Jack Kerouac is a liar.

Okay, let me rewind. I don’t know how much experience you’ve had with creative writing types — pale, imaginative creatures — but let me tell you how they talk about Jack Kerouac. They say his name in sort of hushed, reverent tones, and whisper things like, “Can you believe that he wrote On the Road in one sitting?” Like great authors are some sort of gods. We, you and me, on this blog, we know better. There are no gods and his name is Richard Feynman.

Except Kerouac didn’t even write On the Road in one sitting. He spent three years writing pieces of it and, eventually, spent three weeks writing a first draft from that material. He then spent a couple of years revising that draft, which became On the Road. But this doesn’t make as good of a story, so instead Jack told everyone that he wrote it all at once because, as we’ve established, he was a liar.

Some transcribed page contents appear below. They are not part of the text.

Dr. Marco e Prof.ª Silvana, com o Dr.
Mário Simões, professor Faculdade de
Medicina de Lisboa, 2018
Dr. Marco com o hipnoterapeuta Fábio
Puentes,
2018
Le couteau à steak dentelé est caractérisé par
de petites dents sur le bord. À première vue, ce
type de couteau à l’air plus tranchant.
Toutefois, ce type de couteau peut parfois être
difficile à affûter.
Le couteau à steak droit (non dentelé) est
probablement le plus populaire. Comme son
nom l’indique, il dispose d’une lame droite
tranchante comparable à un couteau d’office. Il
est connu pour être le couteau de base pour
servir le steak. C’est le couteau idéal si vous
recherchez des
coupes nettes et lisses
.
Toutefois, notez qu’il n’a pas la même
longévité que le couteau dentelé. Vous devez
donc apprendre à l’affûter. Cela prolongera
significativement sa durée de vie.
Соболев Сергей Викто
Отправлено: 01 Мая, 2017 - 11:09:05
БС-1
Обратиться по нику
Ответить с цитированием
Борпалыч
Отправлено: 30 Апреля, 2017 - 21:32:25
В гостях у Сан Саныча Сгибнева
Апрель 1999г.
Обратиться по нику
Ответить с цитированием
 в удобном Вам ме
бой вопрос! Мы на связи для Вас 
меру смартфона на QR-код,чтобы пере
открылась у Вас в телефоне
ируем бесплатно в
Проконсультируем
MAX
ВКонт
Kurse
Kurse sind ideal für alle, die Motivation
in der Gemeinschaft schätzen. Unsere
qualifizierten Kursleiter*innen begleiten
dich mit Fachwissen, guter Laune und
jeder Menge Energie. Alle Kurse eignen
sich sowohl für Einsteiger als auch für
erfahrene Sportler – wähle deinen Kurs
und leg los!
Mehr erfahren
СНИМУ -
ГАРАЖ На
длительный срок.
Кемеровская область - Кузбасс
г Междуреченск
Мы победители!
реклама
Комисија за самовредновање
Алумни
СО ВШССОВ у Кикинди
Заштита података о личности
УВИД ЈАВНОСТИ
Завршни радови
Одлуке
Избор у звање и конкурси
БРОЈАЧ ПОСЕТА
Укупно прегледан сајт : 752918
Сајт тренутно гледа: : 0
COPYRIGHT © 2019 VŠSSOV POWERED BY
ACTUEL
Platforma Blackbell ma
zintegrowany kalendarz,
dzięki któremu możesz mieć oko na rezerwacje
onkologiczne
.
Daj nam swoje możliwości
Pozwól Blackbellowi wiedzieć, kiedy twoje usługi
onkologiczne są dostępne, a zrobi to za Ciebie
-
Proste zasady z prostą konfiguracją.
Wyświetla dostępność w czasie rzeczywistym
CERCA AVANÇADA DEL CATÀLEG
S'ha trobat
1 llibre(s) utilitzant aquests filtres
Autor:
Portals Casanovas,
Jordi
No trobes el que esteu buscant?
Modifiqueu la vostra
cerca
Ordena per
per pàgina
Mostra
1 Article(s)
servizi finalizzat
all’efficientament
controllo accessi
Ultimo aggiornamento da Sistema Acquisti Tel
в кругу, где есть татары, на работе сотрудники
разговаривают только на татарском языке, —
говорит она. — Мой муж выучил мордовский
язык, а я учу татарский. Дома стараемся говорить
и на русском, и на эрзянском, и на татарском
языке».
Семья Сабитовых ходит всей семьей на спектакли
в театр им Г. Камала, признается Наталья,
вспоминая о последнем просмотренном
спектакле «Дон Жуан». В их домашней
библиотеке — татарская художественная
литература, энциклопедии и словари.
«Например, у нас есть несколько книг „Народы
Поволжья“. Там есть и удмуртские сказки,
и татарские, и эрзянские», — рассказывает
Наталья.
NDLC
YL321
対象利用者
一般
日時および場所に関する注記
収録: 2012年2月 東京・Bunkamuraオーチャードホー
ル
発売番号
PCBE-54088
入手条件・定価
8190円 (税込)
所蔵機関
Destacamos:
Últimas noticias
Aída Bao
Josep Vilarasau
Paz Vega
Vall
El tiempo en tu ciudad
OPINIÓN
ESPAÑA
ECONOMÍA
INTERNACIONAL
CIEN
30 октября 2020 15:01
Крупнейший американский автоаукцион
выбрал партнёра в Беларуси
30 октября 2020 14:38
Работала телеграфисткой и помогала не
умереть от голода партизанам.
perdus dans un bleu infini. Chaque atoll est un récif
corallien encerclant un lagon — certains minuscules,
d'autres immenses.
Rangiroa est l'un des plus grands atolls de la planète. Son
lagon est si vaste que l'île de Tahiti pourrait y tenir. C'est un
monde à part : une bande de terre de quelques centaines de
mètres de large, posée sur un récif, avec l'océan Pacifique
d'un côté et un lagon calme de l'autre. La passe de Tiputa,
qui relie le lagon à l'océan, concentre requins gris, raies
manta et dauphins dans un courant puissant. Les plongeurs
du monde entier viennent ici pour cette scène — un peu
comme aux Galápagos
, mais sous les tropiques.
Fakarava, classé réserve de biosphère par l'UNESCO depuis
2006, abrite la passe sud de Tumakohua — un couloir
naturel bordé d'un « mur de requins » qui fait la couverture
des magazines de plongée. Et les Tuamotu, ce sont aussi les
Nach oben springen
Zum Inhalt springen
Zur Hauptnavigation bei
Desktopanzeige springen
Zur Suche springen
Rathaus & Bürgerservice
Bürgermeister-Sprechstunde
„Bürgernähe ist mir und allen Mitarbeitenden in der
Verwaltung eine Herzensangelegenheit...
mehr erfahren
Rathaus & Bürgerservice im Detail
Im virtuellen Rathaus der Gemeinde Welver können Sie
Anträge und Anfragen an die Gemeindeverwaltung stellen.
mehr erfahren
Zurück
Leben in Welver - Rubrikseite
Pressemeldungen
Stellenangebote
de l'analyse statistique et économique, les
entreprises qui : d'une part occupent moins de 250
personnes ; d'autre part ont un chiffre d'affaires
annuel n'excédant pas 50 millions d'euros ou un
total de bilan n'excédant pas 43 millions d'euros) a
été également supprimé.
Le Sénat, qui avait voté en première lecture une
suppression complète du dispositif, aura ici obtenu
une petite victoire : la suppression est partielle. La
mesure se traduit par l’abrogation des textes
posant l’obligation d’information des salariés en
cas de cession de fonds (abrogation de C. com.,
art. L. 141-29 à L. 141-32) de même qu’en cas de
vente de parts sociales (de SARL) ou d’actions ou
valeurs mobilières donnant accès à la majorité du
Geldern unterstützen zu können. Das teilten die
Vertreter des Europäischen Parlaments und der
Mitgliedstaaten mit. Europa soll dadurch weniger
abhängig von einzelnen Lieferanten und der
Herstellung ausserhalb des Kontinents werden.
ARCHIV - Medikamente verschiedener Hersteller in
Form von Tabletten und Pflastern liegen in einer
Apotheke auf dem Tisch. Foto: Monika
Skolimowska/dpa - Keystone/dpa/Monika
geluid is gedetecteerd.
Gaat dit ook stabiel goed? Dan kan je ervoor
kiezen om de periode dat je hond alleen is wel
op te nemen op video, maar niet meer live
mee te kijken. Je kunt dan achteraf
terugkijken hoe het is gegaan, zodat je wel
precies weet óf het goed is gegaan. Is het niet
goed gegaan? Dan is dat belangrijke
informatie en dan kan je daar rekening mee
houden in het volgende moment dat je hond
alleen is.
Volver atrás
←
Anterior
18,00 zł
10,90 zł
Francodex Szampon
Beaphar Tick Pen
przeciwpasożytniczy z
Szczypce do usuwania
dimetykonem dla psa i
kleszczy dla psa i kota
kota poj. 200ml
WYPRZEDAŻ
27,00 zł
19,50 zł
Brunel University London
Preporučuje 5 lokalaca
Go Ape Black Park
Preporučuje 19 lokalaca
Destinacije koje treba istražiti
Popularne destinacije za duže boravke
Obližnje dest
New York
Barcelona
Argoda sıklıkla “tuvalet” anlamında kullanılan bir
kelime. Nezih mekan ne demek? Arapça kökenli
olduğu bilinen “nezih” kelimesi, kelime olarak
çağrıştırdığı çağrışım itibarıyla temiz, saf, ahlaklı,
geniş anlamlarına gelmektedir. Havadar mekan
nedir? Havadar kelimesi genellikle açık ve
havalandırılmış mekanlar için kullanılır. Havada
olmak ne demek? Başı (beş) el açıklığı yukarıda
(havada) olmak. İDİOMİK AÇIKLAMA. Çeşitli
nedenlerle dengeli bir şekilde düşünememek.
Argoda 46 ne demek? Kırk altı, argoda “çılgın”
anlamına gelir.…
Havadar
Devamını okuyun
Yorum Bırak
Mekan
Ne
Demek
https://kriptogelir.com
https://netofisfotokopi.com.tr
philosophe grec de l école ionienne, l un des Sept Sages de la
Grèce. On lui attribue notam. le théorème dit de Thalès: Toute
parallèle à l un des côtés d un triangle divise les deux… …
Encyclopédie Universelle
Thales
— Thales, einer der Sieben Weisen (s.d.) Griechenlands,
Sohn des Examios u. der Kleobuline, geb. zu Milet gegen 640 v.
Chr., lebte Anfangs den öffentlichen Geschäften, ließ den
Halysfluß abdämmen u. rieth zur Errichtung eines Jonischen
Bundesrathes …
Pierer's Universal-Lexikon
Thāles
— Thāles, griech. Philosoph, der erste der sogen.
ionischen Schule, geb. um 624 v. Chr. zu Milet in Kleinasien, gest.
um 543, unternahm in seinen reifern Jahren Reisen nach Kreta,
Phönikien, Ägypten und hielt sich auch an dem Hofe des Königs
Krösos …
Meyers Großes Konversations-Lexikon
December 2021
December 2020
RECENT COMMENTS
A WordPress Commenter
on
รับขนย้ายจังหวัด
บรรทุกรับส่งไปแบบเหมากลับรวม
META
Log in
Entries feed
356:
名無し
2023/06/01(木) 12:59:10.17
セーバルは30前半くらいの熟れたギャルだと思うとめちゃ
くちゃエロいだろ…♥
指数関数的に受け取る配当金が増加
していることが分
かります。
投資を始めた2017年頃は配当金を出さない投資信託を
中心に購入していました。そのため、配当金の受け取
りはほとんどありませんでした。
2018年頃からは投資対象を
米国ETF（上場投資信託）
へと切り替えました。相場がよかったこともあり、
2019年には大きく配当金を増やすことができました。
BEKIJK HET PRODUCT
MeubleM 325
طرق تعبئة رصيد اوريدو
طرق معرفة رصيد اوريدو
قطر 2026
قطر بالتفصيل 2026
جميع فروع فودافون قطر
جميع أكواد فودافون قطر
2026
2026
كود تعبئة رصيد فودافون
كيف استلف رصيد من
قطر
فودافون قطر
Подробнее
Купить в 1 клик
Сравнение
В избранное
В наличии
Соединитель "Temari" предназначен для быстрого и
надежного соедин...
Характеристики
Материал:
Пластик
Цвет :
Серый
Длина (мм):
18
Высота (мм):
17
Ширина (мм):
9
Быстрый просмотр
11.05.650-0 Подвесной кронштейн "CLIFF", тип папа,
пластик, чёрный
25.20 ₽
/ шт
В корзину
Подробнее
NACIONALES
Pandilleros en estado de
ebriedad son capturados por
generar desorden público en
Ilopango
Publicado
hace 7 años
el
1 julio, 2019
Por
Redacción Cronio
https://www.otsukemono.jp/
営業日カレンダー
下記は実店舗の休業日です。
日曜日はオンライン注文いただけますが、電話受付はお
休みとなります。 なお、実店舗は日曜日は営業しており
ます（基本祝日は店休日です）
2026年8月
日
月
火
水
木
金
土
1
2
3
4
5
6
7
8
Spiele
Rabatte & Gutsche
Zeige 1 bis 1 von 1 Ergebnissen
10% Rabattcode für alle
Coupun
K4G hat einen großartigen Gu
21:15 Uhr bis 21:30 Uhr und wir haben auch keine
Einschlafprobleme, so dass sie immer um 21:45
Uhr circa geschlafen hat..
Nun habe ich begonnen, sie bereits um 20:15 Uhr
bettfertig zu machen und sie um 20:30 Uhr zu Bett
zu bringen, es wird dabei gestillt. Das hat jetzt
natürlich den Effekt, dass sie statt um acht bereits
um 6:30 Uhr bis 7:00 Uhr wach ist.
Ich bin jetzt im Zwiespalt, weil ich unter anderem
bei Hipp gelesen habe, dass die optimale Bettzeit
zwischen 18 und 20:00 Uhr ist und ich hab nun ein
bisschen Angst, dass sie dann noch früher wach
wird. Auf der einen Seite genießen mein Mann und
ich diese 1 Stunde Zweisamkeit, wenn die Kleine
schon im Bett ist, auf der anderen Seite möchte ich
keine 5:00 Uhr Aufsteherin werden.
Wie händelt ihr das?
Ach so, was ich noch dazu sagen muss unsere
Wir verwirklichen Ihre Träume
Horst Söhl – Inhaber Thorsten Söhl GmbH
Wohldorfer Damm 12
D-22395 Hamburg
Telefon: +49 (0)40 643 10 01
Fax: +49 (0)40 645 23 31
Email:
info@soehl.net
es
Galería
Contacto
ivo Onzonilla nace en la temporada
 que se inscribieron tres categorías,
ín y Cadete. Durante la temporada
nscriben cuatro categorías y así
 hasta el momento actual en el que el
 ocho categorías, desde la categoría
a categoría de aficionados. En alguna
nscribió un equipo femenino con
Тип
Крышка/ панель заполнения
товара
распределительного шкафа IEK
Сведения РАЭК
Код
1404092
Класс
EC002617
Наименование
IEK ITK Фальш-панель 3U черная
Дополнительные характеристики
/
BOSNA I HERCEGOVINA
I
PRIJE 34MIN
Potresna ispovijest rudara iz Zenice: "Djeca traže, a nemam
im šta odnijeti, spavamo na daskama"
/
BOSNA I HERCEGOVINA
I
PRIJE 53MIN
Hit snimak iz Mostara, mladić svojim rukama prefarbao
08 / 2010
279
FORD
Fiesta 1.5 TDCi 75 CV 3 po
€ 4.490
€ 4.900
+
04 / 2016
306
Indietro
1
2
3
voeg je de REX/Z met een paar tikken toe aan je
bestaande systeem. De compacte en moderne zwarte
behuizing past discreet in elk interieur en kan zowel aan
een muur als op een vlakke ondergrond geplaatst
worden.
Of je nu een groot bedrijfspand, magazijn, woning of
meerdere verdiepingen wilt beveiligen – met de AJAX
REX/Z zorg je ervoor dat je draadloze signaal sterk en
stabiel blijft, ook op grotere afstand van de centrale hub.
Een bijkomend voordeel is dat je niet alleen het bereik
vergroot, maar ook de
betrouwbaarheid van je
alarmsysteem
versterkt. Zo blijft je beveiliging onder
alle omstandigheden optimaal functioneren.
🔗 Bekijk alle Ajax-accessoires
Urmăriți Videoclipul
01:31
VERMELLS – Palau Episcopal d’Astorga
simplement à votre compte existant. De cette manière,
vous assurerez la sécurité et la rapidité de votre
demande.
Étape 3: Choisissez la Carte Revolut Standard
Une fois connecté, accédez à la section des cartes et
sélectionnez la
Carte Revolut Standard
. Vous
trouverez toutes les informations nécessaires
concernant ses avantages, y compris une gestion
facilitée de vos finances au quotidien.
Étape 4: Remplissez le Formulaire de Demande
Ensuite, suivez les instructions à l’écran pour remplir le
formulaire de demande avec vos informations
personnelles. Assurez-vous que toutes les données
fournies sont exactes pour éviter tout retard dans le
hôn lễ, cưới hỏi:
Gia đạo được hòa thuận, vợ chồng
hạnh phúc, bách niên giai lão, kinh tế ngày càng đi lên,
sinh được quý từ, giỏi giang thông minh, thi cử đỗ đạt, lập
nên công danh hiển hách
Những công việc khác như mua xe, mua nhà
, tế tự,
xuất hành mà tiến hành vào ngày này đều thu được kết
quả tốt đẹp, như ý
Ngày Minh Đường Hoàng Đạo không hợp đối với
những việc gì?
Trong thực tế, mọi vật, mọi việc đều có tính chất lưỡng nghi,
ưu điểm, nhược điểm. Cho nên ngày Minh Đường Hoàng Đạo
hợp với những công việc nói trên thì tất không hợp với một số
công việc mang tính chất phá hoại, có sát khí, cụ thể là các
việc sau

Now, what’s the significance of this story? The answer is incrementalism: Great works are the result of a process of incremental growth and improvement.

Consider the Christian creation native. In the beginning, God created the heavens and the earth. Now, God is an omnipotent, all powerful dude, so presumably the heavens and earth are less impressive than he. The implicit assumption is that you need something complicated to create something else complicated.

We were more or less speculating in the dark with this narrative until Charles Darwin and Alfred Russel Wallace came along with evolution. It turns out that something as complex as the human mind is not a miracle from on high, but the result of millions of years of selective pressure.

Or, to put it another way, simple things grow into complicated things if you expend enough energy on them.1

Creating something is more like evolution than like God creating the heavens and the earth. It’s not a process of flipping a switch, or letting it all fall out of your mind. You have to grow a book or a blog post. Write a rough draft and filter it into something better. Hill-climb until the quality is twice what it was before.

No magic

There is nothing magical behind the creative process. Sure, authors and poets will sometimes wax romantic about writing and play up the mystery, but this is misdirection.

Look, I can do it, too:

Writing is, in its essence, the soul’s interpretation of the signs that are revealed to it. The ability to write well, the gift of a soul, is something innate. One must be born into it. Just as not all men possess the capacity for reading tea leaves or interpreting the whims of the spirit realm, few are born with that devil’s touch that brands one writer.

Except, you know, that’s all bullshit. There’s no magic. You get an idea. You think about the idea. Maybe write an outline. Write a rough draft. Delete a lot. Write another draft. Repeat until good. With a liberal sprinkling of self-loathing and lots of doubt, that’s creativity.

Indeed, to create something good:

  1. Come up with an idea.
  2. Create a rough version.
  3. Refine it until it’s good.

That’s it. That’s how books are written. I mean, sure, there are some specifics, like how to keep everything organized and whatever, but this is the gist of it. Create a prototype and then refine it over and over. That’s incrementalism. That’s what I mean when I say that great works are grown. It’s not magical. It’s algorithmic. Follow these instructions and you’re golden.

Most of the difficulty in creating something worthwhile is not because of the complexity of the process, but rather the difficulty in maintaining effort over time. We get bored and frustrated and quit. The trick to writing or creating something great is figuring out how to tame those tendencies and continue exerting yourself in pursuit of that goal.

  1. Evolution, however, is not a race towards greater complexity. Single-celled organisms rule the world.